WHAT YOU SHOULD DO: Number the lines below as a list, leaving out any blank ones.

DATA LINES:
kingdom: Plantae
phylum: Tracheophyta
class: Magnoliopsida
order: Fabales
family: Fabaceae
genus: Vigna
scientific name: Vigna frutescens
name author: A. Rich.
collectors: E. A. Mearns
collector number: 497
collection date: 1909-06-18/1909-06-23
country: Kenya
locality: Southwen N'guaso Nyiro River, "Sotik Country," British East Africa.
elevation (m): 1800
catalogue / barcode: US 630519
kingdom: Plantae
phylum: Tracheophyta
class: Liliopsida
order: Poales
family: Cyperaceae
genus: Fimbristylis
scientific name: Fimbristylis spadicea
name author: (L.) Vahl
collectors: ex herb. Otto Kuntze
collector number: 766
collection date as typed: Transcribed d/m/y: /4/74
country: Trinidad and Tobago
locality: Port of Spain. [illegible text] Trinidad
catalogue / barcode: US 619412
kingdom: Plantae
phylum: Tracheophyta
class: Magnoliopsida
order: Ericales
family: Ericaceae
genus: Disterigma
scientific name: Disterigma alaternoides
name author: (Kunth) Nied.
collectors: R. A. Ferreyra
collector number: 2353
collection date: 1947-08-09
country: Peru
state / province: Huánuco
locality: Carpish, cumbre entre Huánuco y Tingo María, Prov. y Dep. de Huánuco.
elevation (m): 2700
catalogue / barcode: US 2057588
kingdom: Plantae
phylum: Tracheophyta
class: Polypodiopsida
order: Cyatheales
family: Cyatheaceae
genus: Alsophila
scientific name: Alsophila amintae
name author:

FULL OUTPUT:
1. kingdom: Plantae
2. phylum: Tracheophyta
3. class: Magnoliopsida
4. order: Fabales
5. family: Fabaceae
6. genus: Vigna
7. scientific name: Vigna frutescens
8. name author: A. Rich.
9. collectors: E. A. Mearns
10. collector number: 497
11. collection date: 1909-06-18/1909-06-23
12. country: Kenya
13. locality: Southwen N'guaso Nyiro River, "Sotik Country," British East Africa.
14. elevation (m): 1800
15. catalogue / barcode: US 630519
16. kingdom: Plantae
17. phylum: Tracheophyta
18. class: Liliopsida
19. order: Poales
20. family: Cyperaceae
21. genus: Fimbristylis
22. scientific name: Fimbristylis spadicea
23. name author: (L.) Vahl
24. collectors: ex herb. Otto Kuntze
25. collector number: 766
26. collection date as typed: Transcribed d/m/y: /4/74
27. country: Trinidad and Tobago
28. locality: Port of Spain. [illegible text] Trinidad
29. catalogue / barcode: US 619412
30. kingdom: Plantae
31. phylum: Tracheophyta
32. class: Magnoliopsida
33. order: Ericales
34. family: Ericaceae
35. genus: Disterigma
36. scientific name: Disterigma alaternoides
37. name author: (Kunth) Nied.
38. collectors: R. A. Ferreyra
39. collector number: 2353
40. collection date: 1947-08-09
41. country: Peru
42. state / province: Huánuco
43. locality: Carpish, cumbre entre Huánuco y Tingo María, Prov. y Dep. de Huánuco.
44. elevation (m): 2700
45. catalogue / barcode: US 2057588
46. kingdom: Plantae
47. phylum: Tracheophyta
48. class: Polypodiopsida
49. order: Cyatheales
50. family: Cyatheaceae
51. genus: Alsophila
52. scientific name: Alsophila amintae
53. name author:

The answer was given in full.